*Source extract*
*-*-*

Can Japanese married couples have separate family names?

November 17, 2015 Juju Kurihara Culture, History, Society Tags: , , , , 1 Comment

In Europe, marriage is not the biggest issue. Many couples who live together for a long time and have children but they are not married. And this is not strange. But not in Japan.  
 
Once I accompanied as an interpreter with a British couple who needed to travel for their business. They brought their two sons. Every company we went, they frowned when they saw the couple´s business cards that different family names were written. Then they looked at the baby and looked at the couple´s left hands. Finally they asked, “Are you not married?” First, the British couple was surprised by this question and a few companies later, they were tired of it. “Why marriage is important?”, they asked me.
 
All Japanese female friends took their husbands´ family names when they got married. About 90% of married Japanese couples choose husbands´ name. Many says, “Because it´s much less complex”. In the current Japanese society, choosing wife´s family name seems to be troublesome.

*-*-*

*Entries provided*

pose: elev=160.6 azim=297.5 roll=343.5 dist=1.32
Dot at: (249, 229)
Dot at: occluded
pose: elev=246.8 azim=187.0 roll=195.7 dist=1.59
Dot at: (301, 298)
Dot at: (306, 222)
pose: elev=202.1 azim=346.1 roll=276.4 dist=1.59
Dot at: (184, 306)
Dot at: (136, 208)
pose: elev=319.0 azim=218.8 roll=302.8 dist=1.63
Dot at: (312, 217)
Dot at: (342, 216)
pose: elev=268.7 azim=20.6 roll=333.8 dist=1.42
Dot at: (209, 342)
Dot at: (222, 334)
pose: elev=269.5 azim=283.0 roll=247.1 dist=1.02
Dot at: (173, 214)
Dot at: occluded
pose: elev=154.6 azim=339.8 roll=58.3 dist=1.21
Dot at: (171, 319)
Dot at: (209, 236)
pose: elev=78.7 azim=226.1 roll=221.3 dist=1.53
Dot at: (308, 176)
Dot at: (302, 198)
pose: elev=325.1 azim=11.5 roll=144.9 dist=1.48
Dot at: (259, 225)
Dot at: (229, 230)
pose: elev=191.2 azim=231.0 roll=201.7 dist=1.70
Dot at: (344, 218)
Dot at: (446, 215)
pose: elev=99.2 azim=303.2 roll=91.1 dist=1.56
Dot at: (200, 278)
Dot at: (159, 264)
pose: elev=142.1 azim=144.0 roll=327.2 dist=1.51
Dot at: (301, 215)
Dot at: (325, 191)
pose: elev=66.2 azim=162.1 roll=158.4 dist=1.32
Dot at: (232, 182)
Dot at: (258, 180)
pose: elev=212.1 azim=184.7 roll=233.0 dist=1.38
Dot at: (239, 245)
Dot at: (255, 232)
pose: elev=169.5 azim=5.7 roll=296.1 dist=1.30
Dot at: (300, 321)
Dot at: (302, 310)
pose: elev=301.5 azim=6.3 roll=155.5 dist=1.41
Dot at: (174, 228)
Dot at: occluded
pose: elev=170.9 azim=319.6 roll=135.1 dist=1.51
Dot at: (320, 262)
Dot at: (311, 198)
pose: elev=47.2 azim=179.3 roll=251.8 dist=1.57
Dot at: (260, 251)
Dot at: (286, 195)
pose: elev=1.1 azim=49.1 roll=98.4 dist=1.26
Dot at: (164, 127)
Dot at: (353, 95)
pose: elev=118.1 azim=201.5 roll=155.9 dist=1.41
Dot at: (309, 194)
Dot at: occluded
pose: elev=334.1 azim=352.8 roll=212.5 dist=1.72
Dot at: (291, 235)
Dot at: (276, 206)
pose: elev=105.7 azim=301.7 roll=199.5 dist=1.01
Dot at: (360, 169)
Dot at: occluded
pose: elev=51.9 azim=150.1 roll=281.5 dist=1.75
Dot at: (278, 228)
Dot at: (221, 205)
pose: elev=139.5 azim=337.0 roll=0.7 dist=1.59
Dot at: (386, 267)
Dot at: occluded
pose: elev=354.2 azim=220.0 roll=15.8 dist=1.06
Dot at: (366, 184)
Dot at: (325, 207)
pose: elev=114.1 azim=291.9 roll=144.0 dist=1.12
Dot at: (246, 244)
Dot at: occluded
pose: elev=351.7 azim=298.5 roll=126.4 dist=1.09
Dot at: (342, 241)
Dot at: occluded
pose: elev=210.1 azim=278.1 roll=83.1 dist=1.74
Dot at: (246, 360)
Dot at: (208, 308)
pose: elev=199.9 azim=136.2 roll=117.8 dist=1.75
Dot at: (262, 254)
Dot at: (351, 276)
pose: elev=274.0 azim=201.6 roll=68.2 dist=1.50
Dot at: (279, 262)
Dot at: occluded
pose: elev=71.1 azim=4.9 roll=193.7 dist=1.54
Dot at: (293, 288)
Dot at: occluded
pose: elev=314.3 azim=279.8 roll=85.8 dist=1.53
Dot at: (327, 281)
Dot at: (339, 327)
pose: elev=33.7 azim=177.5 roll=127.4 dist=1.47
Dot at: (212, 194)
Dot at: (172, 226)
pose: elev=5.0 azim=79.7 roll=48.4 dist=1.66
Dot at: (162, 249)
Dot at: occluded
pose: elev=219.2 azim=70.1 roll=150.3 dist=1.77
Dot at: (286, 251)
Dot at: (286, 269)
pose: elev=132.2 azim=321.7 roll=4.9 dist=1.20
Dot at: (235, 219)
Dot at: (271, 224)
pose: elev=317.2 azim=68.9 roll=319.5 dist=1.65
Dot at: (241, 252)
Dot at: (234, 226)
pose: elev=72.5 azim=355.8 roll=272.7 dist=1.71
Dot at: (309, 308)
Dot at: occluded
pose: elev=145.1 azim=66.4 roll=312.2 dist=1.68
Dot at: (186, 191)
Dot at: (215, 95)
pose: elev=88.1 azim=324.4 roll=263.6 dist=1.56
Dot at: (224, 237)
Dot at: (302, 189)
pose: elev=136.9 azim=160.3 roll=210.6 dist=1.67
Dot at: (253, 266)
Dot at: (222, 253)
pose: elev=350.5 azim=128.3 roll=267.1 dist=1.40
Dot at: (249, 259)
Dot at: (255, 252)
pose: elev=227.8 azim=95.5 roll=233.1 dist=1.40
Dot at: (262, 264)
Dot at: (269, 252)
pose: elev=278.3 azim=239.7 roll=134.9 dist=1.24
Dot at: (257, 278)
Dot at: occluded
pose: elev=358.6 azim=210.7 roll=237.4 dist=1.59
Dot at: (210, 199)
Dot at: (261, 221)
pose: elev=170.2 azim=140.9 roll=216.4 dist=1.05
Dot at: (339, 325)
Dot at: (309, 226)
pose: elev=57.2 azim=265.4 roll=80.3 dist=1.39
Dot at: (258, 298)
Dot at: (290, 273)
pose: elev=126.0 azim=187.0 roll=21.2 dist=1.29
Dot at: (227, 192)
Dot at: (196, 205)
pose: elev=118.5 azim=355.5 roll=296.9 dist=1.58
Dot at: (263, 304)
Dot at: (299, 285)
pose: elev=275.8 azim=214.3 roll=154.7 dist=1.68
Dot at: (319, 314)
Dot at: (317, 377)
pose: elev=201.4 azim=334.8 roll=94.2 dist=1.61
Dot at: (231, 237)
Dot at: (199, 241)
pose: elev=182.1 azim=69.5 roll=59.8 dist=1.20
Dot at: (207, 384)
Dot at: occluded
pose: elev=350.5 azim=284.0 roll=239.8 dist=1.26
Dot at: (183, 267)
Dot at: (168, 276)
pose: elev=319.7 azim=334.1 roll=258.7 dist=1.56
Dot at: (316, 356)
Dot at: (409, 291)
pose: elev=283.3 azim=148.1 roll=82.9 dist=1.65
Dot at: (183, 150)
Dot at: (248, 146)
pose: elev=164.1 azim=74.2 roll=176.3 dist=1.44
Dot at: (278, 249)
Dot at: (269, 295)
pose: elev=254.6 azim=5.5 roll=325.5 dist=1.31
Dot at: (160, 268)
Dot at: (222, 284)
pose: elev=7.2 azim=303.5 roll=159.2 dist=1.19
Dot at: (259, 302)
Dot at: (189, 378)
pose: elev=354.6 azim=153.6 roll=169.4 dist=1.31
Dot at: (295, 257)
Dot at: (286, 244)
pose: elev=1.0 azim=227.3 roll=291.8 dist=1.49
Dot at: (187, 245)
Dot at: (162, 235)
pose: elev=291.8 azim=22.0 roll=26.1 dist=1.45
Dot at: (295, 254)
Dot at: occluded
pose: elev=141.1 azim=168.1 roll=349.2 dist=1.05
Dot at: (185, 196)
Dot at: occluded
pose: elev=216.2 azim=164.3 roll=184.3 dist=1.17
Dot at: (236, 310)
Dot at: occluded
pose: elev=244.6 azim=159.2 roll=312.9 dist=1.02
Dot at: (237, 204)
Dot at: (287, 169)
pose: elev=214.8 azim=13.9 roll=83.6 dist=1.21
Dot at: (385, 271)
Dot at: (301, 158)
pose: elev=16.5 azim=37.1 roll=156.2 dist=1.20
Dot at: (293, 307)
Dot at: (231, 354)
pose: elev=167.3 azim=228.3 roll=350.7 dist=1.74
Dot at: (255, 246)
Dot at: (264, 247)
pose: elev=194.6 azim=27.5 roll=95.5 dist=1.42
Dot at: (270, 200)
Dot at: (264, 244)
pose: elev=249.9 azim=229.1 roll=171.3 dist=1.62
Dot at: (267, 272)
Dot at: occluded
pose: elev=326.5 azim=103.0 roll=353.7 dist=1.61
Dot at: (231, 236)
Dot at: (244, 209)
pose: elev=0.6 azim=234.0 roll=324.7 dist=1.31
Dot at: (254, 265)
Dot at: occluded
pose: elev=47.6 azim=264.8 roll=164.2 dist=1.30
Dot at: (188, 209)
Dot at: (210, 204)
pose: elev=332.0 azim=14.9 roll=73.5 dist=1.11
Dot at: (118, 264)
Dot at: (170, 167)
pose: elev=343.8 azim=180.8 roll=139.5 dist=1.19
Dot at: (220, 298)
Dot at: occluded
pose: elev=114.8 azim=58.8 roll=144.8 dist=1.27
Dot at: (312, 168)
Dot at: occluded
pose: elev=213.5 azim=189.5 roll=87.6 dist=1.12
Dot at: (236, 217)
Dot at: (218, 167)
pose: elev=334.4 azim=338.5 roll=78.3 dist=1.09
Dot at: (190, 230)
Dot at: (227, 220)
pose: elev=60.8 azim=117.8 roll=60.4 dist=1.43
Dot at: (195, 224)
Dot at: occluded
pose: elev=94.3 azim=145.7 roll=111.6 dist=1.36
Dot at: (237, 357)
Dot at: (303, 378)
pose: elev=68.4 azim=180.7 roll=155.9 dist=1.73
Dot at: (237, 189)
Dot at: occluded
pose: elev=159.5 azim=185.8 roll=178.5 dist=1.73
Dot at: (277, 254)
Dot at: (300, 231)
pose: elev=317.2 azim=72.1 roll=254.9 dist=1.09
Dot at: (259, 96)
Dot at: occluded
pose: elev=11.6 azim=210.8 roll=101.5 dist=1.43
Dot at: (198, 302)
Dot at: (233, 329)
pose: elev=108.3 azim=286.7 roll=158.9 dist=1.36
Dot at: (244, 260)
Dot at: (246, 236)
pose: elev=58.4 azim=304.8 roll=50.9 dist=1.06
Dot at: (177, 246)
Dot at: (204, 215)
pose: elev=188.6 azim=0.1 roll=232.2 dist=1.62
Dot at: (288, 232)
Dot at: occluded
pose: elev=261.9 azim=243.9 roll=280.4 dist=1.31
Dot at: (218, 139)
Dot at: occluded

*-*-*

*The tasks*
1. In the text on Japanese family names, about what share of married Japanese couples choose the husband's family name?
2. Reproduce a passage of the text on Japanese family names word for word. Begin at the words "Once I accompanied" and stop after the words "to be troublesome.".

*Solutions to each task*
1. About 90%.

2.
Once I accompanied as an interpreter with a British couple who needed to travel for their business. They brought their two sons. Every company we went, they frowned when they saw the couple´s business cards that different family names were written. Then they looked at the baby and looked at the couple´s left hands. Finally they asked, “Are you not married?” First, the British couple was surprised by this question and a few companies later, they were tired of it. “Why marriage is important?”, they asked me.
 
All Japanese female friends took their husbands´ family names when they got married. About 90% of married Japanese couples choose husbands´ name. Many says, “Because it´s much less complex”. In the current Japanese society, choosing wife´s family name seems to be troublesome.